Later in the reign, when the second Queen of Richard had brought over many rich fashions, the ladies adopted the houppelande, with its heavy collar and wide, hanging sleeves. Every lady and most women carried a purse in the hand or on the girdle, ornamented according to their station.

The merchant’s wife wore, in common with her maids, a white apron. The child who was spinning a peg-top in the street was simply dressed in a short-skirted cotehardie.

A WOMAN OF THE TIME OF RICHARD II. (1377-1399)

Her loose surcoat is cut away to show her under-dress. Her hair is completely hidden by her jewelled caul.

For riding and sport the woman was dressed almost exactly as a man—with houppelande or heavy cloak buttoned on the right shoulder, hawking-glove on her left hand with a bell or metal ball depending from it.

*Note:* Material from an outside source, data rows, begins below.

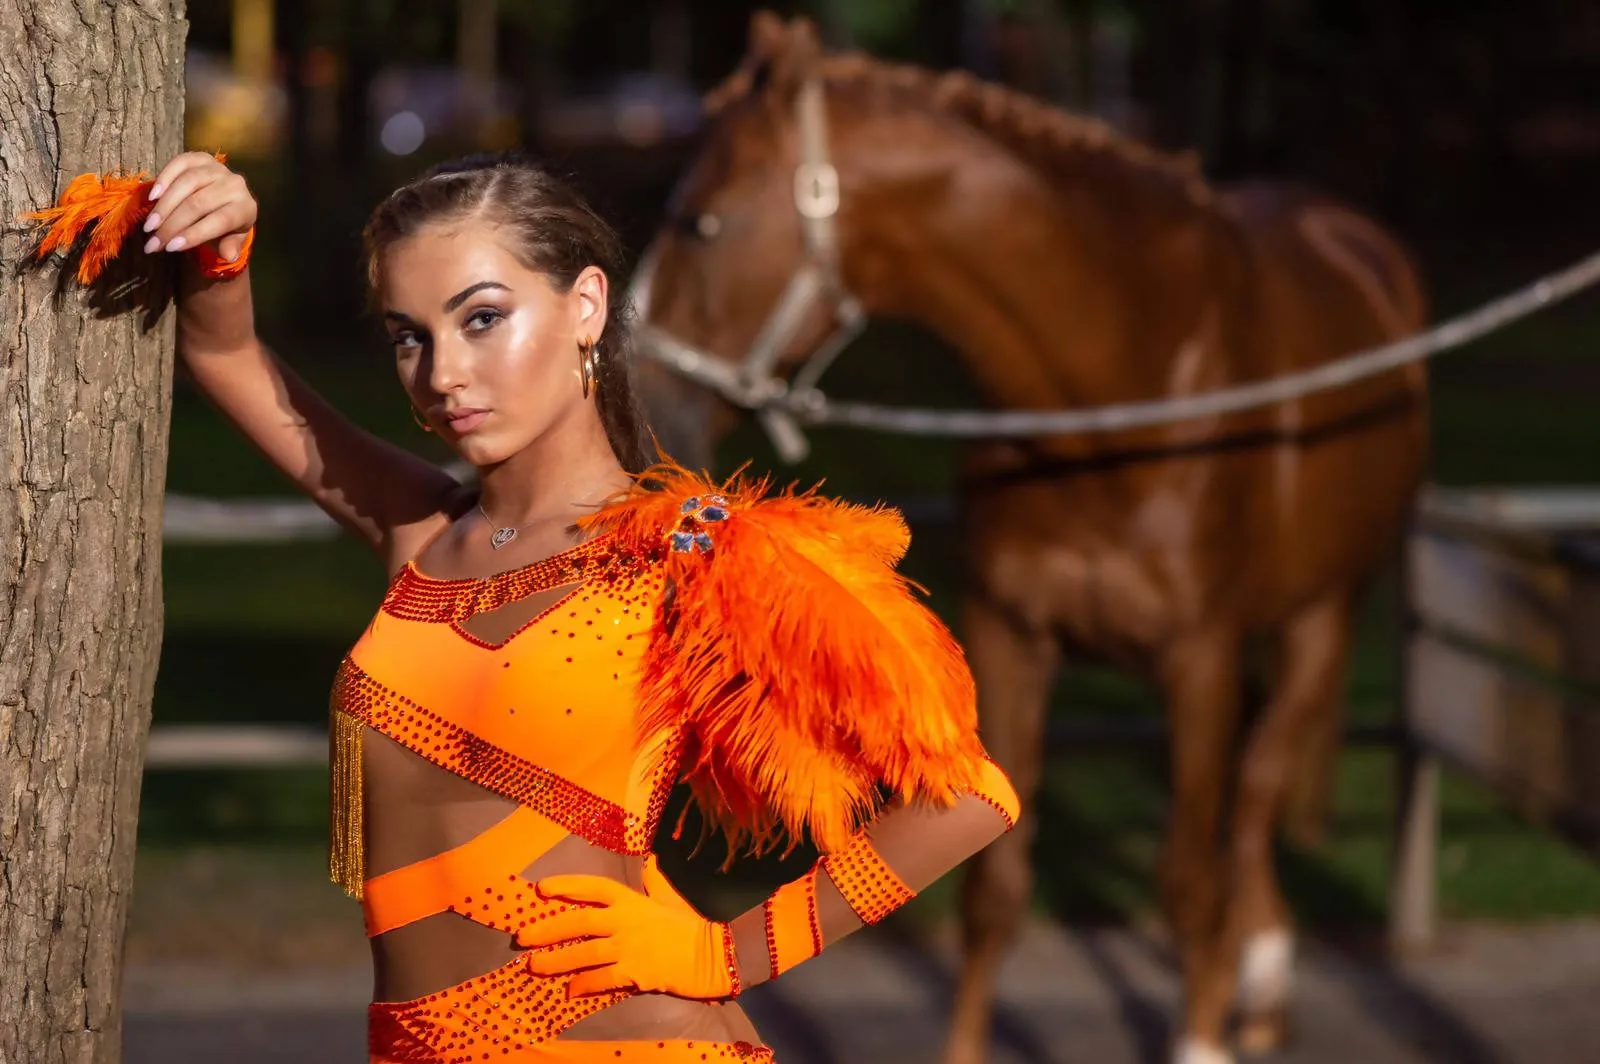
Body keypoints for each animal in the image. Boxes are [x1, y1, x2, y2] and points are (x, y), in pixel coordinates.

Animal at [630, 14, 1433, 1062]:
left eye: (703, 222)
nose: (633, 386)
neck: (1123, 384)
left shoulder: (1198, 659)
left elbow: (1186, 878)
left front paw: (1200, 1032)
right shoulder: (1010, 636)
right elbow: (994, 888)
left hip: (1320, 617)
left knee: (1256, 796)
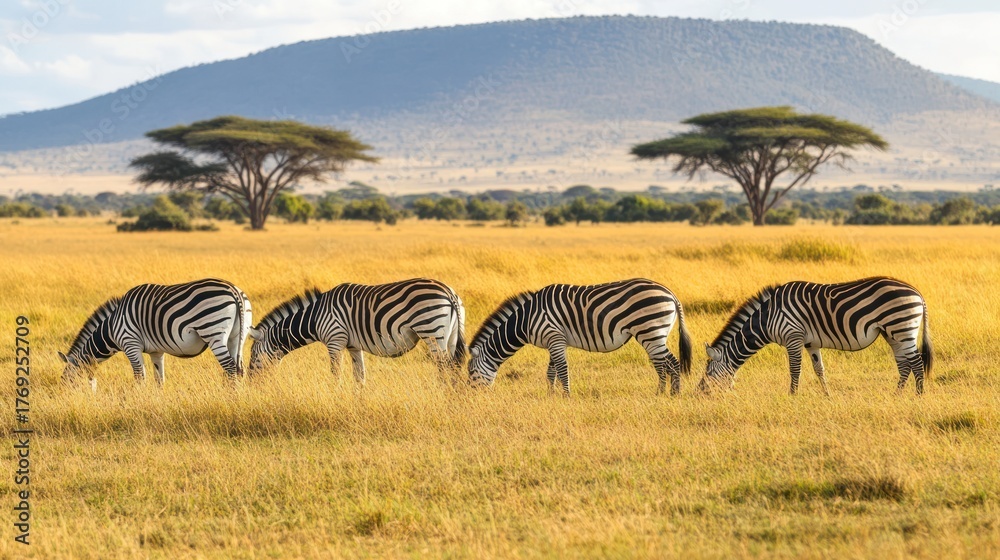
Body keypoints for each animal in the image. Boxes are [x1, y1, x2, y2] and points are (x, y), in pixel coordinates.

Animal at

She wore boots laced up at the side, or long boots of soft leather fastened with hook and eye; shoes like a man’s, but not so pointed and extreme. Sometimes for riding a big round hat was worn over a hood.

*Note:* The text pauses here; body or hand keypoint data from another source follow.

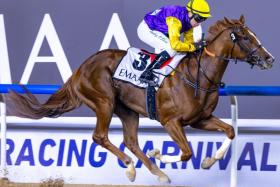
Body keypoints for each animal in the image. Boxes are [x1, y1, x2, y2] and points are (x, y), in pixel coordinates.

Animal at [8, 15, 274, 183]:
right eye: (245, 37)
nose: (269, 58)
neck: (198, 75)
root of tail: (80, 69)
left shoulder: (200, 119)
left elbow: (230, 130)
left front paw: (210, 161)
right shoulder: (170, 121)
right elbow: (187, 152)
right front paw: (160, 155)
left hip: (128, 110)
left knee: (131, 141)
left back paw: (156, 173)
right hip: (104, 102)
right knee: (100, 136)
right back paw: (131, 167)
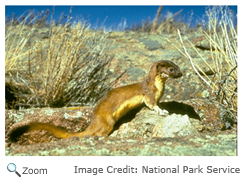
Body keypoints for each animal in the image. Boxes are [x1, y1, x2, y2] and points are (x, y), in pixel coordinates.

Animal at [8, 60, 182, 142]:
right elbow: (152, 105)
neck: (159, 88)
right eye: (171, 69)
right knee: (98, 133)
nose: (181, 74)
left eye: (178, 67)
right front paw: (163, 111)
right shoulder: (148, 94)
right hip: (108, 121)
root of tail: (93, 121)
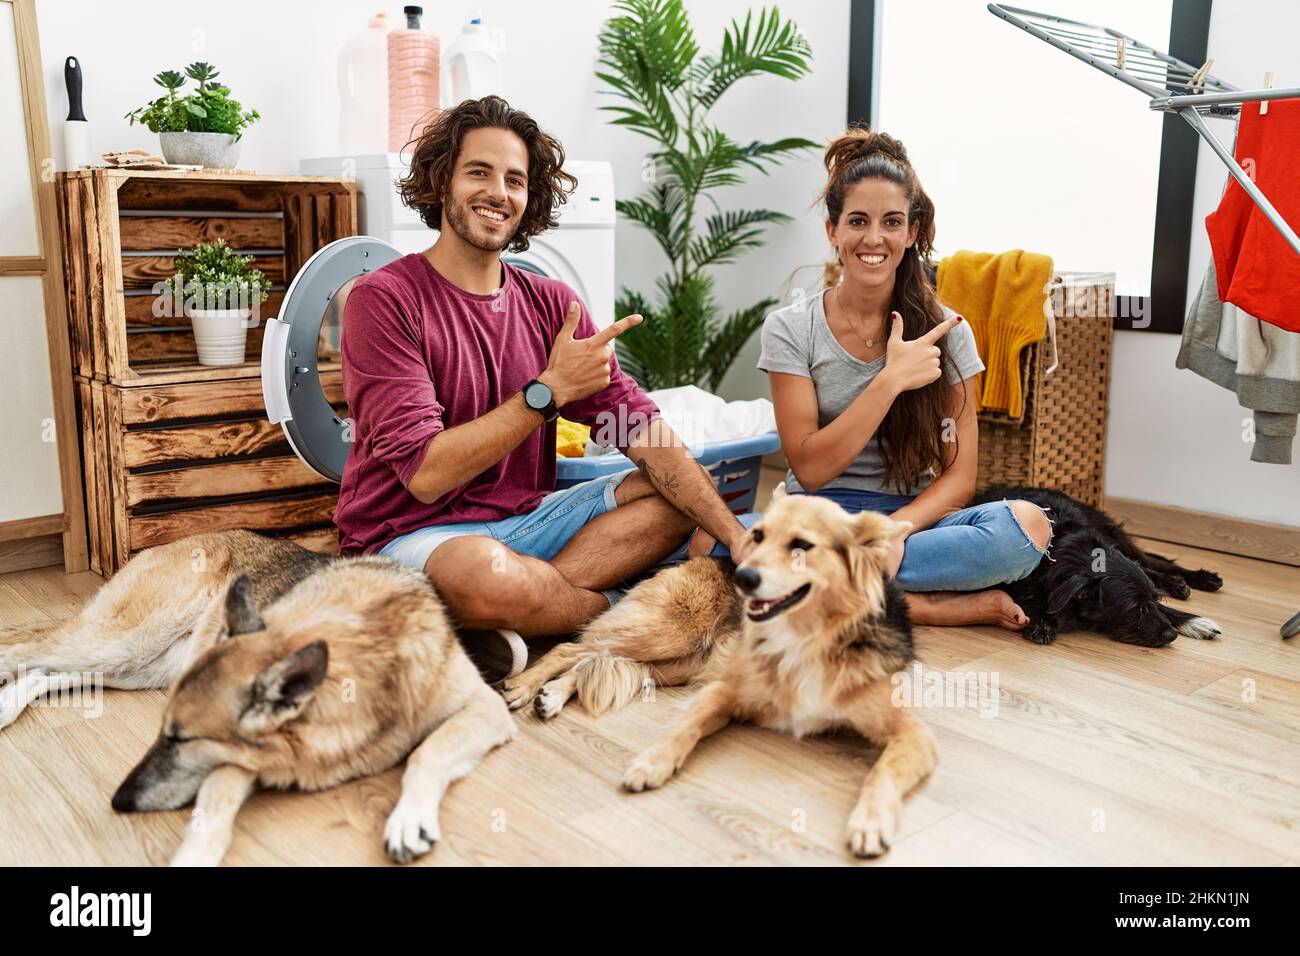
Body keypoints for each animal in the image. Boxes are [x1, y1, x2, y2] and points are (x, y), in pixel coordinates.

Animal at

In many cases the dresses were powdered with the monogram of the Blessed Virgin, with badges of the family or some small device, or they were ornamented with a simple flowing pattern, or were plain.

All the fripperies of fashion lay in pins for the wimple, the head made as a figure of a patron saint; or girdles rich with precious stones; or mirror-cases on whose ivory fronts were carved the Castle of Love, or hunting scenes, or Calvary. The clasps of purses were rich in design, and rings of every kind were worn on every finger and upon the thumb. Charms against evil were hung about the neck or sewn into the clothes. No matter who wrote, passed, and practised the many sumptuary laws, still, one may know it to have been frequent for persons owning less than £20 a year to wear gold and silver ornaments, although expressly forbidden, and ladies of a lower estate than wives of knights-banneret wore cloth of gold and velvet, and gowns that reached and trailed upon the ground, while their husbands braved it in ermine and marten-lined sleeves which swept the road.

The custom of wearing crowns was common to all people of rank, as heraldic distinction of crowns did not commence until the sixteenth century.